The War Had Lost Much Of The Good Humour Which Marked Its
Outset.
A fiercer feeling had been engendered on both sides by the
long strain, but the execution of rebels by the British, though
much to be deplored, is still recognised as one of the rights of a
belligerent.
When one remembers the condonation upon the part of
the British of the use of their own uniforms by the Boers, of the
wholesale breaking of paroles, of the continual use of expansive
bullets, of the abuse of the pass system and of the red cross, it
is impossible to blame them for showing some severity in the
stamping out of armed rebellion within their own Colony. If stern
measures were eventually adopted it was only after extreme leniency
had been tried and failed. The loss of five years' franchise as a
penalty for firing upon their own flag is surely the most gentle
correction which an Empire ever laid upon a rebellious people.

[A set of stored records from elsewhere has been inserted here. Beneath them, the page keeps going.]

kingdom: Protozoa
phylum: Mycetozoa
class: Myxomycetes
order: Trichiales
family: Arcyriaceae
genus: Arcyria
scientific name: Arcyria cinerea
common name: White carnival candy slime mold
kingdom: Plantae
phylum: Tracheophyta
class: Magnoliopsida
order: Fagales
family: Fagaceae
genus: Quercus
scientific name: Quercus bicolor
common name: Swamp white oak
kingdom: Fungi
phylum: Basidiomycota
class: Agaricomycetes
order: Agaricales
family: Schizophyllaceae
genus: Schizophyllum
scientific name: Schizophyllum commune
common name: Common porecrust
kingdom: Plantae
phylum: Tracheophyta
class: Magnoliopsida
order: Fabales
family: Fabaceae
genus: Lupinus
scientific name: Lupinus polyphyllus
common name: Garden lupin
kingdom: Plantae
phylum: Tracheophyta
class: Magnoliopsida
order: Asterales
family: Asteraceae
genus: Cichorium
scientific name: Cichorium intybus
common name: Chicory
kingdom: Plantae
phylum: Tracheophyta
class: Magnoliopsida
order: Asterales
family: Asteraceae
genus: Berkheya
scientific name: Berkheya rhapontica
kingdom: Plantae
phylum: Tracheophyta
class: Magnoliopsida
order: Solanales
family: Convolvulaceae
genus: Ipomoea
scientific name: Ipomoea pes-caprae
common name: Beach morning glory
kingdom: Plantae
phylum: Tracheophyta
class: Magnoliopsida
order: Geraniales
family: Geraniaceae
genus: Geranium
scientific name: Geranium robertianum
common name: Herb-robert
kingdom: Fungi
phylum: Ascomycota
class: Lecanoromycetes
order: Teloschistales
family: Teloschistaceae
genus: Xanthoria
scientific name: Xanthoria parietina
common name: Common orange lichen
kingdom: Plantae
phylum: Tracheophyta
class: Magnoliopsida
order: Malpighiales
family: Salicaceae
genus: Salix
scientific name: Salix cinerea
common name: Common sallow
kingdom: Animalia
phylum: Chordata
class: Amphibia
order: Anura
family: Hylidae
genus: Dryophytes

At the beginning of August the connected systematic work of
French's columns began to tell. In a huge semicircle the British
were pushing north, driving the guerillas in front of them.
Scheepers in his usual wayward fashion had broken away to the
south, but the others had been unable to penetrate the cordon and
were herded over the Stormberg to Naauwport line. The main body of
the Boers was hustled swiftly along from August 7th to August 10th,
from Graaf-Reinet to Thebus, and thrust over the railway line at
that point with some loss of men and a great shedding of horses.